UCL School of Slavonic and East European Studies, University College London, 7th Annual International Postgraduate Conference

Inclusion Exclusion

16-18th February 2006

Saturday 18 February 12:00 – 1:30: Panel J2: Inclusion and Exclusion During World War II

Alexa Stiller (University of Hannover): ‘Defining the boundaries of Germaness: The „German People List“ in Occupied Poland, 1939-1945.’

The population and resettlement policy with the extensive deportation of local population for the purpose of the "Germanization" of areas conquered by the Wehrmacht during World War II was based on Hitler's instruction to transform the newly acquired "Lebensraum" into purely "German provinces." The Reich governors of the occupied territories competed with Heinrich Himmler, who had been appointed by Hitler as Reich Commissioner for the Strengthening of Germandom (Reichskommissar für die Festigung deutschen Volkstums, RKF), for the fastest and most thorough achievement of this target. For the local non-German population in the areas of Western Poland (the Wartheland, Danzig-West Prussia, as well as the districts Upper Silesia and Cichanów) the execution of the Volkstumspolitik meant racial segregation by the system of the so called "German people list," loss of civil rights, expropriation, forced labor, and deportation.
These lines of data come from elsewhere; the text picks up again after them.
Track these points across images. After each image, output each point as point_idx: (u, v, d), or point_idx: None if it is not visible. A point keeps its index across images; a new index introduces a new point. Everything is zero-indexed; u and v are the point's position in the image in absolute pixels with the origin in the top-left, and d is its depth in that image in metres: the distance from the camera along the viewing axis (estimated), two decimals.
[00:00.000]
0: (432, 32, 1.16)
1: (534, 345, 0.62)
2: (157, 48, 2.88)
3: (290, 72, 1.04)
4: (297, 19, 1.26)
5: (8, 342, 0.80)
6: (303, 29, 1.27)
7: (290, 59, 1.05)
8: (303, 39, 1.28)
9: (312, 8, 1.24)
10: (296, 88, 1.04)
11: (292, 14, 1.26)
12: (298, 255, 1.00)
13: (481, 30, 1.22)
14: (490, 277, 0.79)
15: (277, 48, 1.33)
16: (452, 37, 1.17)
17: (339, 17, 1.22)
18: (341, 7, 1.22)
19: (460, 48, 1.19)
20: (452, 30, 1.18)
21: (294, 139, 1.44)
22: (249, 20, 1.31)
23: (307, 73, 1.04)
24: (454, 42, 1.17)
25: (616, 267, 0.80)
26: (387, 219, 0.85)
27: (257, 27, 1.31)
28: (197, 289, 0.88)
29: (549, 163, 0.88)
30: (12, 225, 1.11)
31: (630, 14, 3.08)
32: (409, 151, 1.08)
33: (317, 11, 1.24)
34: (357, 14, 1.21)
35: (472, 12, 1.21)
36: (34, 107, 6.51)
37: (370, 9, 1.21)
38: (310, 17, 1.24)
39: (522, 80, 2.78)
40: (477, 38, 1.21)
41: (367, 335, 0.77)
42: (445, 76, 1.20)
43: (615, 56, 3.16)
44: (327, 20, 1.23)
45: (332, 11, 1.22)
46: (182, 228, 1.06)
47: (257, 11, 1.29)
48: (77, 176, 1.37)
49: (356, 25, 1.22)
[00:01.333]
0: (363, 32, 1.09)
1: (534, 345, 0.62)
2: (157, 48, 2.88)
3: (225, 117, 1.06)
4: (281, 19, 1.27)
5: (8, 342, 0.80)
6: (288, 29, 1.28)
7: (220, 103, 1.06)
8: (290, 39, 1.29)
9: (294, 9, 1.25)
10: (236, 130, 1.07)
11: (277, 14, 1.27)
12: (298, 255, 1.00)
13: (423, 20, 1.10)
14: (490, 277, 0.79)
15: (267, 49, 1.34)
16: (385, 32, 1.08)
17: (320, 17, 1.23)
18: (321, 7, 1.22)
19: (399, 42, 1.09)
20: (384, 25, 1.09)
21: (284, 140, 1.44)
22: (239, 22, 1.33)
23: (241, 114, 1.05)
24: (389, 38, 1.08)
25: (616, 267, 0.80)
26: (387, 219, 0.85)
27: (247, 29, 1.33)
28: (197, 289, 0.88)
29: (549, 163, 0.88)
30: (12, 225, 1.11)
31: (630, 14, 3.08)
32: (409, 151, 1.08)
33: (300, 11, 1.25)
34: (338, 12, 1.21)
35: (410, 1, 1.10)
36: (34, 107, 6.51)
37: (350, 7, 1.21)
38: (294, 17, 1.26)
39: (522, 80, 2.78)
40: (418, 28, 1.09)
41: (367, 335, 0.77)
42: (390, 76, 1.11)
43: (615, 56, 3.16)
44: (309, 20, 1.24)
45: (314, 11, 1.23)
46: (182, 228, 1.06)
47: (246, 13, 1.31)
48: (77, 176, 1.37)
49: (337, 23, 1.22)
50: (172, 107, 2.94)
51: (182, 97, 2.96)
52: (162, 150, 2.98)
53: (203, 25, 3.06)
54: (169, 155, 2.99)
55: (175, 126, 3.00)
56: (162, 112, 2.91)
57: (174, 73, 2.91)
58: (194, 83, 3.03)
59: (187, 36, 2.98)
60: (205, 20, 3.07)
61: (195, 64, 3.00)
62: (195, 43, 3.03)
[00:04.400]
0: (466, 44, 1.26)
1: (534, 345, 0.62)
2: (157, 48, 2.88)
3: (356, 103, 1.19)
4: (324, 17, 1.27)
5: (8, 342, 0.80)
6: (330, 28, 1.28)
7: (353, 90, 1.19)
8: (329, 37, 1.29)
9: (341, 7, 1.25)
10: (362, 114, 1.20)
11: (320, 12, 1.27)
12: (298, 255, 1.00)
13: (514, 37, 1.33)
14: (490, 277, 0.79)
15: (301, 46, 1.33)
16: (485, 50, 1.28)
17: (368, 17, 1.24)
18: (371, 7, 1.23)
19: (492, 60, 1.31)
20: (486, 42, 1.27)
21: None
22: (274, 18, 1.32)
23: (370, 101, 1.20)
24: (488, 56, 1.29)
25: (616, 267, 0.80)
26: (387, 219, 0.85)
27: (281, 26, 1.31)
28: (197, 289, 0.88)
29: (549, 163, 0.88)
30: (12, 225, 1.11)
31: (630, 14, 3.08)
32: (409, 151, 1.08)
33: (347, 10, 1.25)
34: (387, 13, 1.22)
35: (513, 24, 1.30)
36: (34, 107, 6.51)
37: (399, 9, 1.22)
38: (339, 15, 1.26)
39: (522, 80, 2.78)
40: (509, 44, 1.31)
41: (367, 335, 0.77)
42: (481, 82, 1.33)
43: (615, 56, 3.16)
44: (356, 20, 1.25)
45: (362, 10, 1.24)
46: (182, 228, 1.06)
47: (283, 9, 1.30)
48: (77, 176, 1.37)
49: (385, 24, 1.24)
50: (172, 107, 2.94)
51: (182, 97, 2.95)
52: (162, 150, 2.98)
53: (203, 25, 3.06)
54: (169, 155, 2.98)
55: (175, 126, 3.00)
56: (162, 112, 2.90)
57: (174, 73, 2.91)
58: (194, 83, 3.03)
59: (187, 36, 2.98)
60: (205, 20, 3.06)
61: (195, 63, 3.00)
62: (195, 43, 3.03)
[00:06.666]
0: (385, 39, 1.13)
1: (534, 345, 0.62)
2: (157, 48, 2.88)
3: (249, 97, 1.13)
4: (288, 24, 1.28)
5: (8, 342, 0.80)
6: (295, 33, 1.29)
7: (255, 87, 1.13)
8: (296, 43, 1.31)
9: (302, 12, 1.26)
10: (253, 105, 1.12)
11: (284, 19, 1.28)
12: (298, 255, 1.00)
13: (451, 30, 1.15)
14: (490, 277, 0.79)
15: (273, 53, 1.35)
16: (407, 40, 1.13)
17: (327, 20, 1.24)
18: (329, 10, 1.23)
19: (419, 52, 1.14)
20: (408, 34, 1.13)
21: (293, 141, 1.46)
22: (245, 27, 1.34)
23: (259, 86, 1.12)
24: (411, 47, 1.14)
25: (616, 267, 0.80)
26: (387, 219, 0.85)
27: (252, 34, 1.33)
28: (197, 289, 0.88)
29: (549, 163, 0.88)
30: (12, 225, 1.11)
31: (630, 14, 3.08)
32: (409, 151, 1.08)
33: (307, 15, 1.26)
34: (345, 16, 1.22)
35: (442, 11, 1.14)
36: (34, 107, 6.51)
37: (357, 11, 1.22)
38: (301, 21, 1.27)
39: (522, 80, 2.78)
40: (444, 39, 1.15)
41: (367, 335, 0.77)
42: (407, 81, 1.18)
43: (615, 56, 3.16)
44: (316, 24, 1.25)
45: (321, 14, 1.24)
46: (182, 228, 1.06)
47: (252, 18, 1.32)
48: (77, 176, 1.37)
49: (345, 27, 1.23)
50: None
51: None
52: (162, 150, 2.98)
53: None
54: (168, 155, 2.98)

The treatment of Jews was the most extreme as they were locked up in Ghettos and finally mass-murdered.

Basically, there were two kinds of expulsion practices that were carried out by the Germans: First of all, there were the so called cleansing actions, considered as security-measures, which were executed from the very beginning by the secret police (Sicherheitspolizei) and aimed at the Polish "intelligenzia" (i.e. reputed carriers of Polish national consciousness and therefore a potential danger to the German occupation) and the Polish Jews. Secondly, the Germans intended a large-scale ethnic cleansing ("Völkische Flurbereinigung") to create new and pure living space for ethnic Germans mostly from Eastern Europe.

With the Germanization programme the National Socialists tried to select ethnic Germans – including persons only with German grandparents – and also "racial valuable" Poles from the rest of the population. The "German people list" was invented and was most consistently applied in the Wartheland. Ethnic Germans were divided into four groups: 1. So-called Volksdeutsche with a national political backround, 2. unpolitical "Volksdeutsche", 3. ethnic Germans with German ancestors as well as Polish minorities (Kaschuben, Masuren, Slonzaken) and 4. political opponents of the National Socialism but ethnic Germans. The second part of the Germanization programme was called re-germanization and meant a part-time integration of Poles based on racial criteria. Only very few people were taken into this programme, approximately 15.000. They were brought to Germany and forced to work but they received better conditions as the majority of the Polish forced laborers.

In my paper I will focus on the process of inclusion and exclusion of the population in Western Poland and answer following questions: Which were the criteria of the selection and did the theoretical concept fit with the reality of an ethnically mixed society created by the changing history of this part of Europe?